Task directions: Take the line holding "right front paw: (204, 479)" as the first line of the answer and the last line of the listing as its end; retype everything between exactly.

(Provided records Opens)

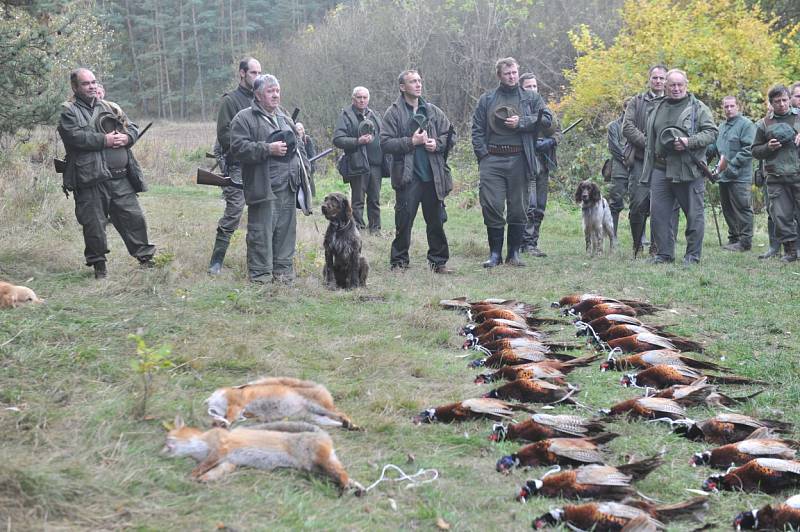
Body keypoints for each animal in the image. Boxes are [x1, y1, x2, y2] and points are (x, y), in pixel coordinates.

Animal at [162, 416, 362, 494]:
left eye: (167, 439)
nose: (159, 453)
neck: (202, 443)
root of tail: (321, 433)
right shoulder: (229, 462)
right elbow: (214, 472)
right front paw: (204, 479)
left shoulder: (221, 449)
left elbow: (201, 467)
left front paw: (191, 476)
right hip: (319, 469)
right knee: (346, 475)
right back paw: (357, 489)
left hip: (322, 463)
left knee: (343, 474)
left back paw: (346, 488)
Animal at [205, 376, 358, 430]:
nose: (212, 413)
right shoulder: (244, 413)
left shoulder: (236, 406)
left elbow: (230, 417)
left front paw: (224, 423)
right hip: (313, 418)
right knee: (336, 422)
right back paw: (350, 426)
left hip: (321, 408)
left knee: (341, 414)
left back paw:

(Provided records Closes)

Written solution:
right front paw: (204, 479)
left shoulder: (221, 449)
left elbow: (201, 467)
left front paw: (191, 476)
right hip: (319, 469)
right knee: (346, 475)
right back paw: (357, 489)
left hip: (322, 463)
left knee: (343, 474)
left back paw: (346, 488)
Animal at [205, 376, 358, 430]:
nose: (212, 413)
right shoulder: (244, 413)
left shoulder: (236, 406)
left elbow: (230, 417)
left front paw: (224, 423)
right hip: (313, 418)
right knee: (336, 422)
right back paw: (350, 426)
left hip: (321, 408)
left knee: (341, 414)
left back paw:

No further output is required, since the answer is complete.